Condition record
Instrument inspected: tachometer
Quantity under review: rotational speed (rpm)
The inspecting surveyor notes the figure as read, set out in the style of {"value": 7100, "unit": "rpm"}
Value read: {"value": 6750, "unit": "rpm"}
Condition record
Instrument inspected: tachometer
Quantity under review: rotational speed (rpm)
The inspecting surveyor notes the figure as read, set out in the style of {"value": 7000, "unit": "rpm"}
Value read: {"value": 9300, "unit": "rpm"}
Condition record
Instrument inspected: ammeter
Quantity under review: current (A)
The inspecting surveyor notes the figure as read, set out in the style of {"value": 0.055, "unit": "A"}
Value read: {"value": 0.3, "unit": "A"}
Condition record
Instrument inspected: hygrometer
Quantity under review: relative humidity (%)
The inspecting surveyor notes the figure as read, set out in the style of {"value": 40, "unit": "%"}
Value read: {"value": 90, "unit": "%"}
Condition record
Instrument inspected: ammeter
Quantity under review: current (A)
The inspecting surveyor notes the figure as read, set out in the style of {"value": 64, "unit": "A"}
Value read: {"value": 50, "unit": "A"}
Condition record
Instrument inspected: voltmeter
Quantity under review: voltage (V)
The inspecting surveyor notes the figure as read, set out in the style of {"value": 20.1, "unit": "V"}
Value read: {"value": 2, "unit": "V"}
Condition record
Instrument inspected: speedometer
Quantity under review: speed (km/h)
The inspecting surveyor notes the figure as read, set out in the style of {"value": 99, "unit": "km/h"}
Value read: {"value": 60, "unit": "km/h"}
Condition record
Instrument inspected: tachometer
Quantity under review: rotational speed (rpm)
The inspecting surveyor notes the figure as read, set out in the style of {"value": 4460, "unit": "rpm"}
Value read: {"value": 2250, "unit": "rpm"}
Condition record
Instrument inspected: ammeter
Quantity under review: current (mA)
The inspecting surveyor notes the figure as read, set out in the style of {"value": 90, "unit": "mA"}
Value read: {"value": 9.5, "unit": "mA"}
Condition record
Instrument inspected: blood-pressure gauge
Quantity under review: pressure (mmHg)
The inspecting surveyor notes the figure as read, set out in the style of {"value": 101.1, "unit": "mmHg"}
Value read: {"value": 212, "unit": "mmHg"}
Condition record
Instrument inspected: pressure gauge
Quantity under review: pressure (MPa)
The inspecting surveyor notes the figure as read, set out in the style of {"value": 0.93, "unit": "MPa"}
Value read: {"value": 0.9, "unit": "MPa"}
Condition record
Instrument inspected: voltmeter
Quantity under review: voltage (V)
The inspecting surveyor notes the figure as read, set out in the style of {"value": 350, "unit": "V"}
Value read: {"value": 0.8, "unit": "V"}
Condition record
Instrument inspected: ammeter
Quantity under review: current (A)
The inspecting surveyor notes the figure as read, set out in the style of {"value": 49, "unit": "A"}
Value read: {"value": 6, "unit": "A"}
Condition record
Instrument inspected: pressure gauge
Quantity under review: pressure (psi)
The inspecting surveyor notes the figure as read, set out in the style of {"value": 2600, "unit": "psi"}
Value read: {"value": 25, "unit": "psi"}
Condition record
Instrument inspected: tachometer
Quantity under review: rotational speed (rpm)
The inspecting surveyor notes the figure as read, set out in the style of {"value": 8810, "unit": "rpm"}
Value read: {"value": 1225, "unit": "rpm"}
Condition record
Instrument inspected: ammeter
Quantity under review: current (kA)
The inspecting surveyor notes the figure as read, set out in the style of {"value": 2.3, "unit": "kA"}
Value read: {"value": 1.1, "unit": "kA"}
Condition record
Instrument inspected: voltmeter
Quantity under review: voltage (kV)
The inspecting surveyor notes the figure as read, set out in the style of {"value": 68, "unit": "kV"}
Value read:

_Problem description_
Count the lines in the entries above that contain the string "mmHg", and reply with the number alone.

_Task answer_
3